Hans Viardot war immer ideenreich und ein Naturfreund. Auf einem freien Platz wollte er seine Lieblingspflanze, den Roten Fingerhut (Digitalis purpurea) und besondere Blütenpflanzen aussäen.

 

Geschenk vom Nobelpreisträger
Im Garten oberhalb der Brunellen steht eine prächtige Chilenische Schmucktanne, die zur Praxiseröffnung 1973 gepflanzt wurde. Die Tanne (Andentanne) zählt zu den ältesten lebenden Pflanzenarten. Sie erreicht eine Höhe von 10 bis 18 Metern. Die essbaren Samen ähneln den Mandeln. Die Nadeln des Baumes sind sehr breit, hart und messerscharf.
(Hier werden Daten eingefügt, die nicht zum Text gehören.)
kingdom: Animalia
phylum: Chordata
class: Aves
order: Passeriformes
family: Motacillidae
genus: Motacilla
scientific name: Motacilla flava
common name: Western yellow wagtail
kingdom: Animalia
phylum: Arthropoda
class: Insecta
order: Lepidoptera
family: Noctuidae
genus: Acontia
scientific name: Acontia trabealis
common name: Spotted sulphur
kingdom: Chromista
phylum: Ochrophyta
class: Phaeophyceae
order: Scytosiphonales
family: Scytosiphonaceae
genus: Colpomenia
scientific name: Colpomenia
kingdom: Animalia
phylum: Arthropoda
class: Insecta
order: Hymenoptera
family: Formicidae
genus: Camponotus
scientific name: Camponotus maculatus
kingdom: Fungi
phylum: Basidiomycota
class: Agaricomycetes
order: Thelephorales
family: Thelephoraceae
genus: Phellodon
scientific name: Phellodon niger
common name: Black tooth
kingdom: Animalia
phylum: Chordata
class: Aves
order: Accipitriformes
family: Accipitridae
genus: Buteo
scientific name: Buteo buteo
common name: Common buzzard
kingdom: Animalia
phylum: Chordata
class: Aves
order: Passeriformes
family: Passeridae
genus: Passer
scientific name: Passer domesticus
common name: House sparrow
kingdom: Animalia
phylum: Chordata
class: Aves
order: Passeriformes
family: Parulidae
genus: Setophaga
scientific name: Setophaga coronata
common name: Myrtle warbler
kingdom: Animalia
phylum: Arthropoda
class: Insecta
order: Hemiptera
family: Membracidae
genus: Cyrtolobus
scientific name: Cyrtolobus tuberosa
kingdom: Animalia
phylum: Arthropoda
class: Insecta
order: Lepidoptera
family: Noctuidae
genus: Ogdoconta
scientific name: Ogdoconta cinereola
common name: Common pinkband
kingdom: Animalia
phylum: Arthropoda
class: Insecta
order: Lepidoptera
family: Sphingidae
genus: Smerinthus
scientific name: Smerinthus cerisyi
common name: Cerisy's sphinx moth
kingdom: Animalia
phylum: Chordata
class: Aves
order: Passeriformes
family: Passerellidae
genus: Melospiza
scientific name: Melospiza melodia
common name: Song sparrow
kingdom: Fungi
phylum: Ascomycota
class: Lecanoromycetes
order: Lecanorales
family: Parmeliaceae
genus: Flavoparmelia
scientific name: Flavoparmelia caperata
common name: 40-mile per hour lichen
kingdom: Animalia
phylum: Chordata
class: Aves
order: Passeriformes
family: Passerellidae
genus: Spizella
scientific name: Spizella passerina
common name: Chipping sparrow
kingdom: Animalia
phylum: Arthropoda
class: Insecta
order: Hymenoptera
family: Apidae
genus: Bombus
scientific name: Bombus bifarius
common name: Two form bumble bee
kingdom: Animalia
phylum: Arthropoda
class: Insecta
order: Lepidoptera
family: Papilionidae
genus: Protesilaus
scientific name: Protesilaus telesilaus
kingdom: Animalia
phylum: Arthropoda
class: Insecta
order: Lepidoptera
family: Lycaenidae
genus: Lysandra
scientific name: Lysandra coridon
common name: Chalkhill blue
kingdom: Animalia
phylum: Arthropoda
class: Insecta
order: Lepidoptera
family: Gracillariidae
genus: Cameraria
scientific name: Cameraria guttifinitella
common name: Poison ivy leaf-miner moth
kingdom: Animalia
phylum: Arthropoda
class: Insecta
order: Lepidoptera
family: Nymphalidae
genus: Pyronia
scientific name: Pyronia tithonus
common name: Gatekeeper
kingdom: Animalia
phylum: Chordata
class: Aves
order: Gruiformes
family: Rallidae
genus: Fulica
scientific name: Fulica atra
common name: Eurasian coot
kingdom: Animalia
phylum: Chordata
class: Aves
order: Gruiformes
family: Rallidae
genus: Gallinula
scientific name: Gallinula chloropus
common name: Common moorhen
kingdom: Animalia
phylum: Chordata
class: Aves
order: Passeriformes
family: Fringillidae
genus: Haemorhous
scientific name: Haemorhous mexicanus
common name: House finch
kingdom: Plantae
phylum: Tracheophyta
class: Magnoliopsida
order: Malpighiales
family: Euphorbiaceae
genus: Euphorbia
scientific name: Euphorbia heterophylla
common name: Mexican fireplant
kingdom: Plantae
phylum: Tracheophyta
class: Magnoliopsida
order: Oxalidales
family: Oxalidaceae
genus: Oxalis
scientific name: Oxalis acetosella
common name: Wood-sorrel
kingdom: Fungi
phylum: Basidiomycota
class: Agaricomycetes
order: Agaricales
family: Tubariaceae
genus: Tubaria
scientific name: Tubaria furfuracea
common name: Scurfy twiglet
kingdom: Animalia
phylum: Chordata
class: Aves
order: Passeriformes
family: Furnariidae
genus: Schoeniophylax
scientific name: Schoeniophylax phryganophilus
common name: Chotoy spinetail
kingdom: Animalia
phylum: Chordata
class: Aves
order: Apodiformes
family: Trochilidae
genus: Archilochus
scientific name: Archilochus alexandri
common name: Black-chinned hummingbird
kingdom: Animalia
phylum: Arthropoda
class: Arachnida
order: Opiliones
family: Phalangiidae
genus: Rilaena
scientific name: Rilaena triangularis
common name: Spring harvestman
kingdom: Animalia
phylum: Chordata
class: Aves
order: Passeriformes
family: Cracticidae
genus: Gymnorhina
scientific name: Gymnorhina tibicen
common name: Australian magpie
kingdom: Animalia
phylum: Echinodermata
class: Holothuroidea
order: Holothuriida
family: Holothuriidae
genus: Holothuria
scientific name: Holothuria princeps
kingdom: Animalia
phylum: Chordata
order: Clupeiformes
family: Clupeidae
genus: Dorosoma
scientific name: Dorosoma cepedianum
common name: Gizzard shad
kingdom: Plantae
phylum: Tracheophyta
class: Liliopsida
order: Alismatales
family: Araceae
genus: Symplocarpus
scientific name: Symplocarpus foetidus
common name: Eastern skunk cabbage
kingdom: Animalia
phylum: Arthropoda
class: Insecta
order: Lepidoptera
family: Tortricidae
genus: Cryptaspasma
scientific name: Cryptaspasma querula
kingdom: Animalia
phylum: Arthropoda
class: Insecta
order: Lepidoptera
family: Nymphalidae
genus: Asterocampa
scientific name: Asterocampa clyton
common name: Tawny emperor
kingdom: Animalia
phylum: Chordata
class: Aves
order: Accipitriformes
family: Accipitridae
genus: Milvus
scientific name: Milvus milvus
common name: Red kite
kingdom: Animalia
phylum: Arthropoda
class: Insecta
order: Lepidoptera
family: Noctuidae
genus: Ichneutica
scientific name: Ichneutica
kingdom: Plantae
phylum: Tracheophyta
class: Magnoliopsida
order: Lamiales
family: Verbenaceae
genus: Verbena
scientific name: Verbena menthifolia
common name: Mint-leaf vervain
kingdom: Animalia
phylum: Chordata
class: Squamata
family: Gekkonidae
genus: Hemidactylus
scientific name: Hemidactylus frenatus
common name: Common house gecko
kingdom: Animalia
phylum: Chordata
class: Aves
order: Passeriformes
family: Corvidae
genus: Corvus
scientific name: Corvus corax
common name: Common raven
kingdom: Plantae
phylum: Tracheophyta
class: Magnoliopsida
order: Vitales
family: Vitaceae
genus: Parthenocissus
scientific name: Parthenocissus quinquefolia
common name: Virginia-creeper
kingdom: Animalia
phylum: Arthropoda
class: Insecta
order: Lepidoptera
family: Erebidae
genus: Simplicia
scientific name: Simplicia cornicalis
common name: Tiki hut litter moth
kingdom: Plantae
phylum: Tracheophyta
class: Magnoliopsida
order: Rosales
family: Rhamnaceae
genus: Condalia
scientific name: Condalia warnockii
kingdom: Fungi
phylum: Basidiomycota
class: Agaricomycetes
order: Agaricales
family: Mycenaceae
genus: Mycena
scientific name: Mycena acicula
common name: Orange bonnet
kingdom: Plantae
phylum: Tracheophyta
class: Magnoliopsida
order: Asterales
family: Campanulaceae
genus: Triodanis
Neben der Terrasse ist ein interessanter Baum zu sehen. Es handelte sich um eine Metasequoia (Urwaldmammutbaum). Dieser Baum gilt als lebendes Fossil. Der Baum wurde erst 1941 in einer unzulänglichen Bergregion in der Volksrepublik China entdeckt. Vorher waren schon Fossilienfunde bekannt. Das ursprünglich kleine Bäumchen, das von der Insel Mainau stammte, erhielt Hans Viardot in den 70er Jahren vom Nobelpreisträger Prof. Dr. Werner Forßmann (1904 in Berlin geboren, 1979 in Schopfheim gestorben) als Dank. Hans Viardot war mit Prof. Forßmann befreundet und auch sein langjähriger ärztlicher Betreuer. Der Mediziner Forßmann führte 1929 an sich selbst die erste publizierte und über ein Röntgenbild dokumentierte Herzkatheterisierung beim Menschen durch. 1956 erhielt er zusammen mit zwei anderen Medizinern den Nobelpreis für Physiologie und Medizin. Prof. Forßmann war übrigens der erste deutsche Nobelpreisträger nach dem Zweiten Weltkrieg.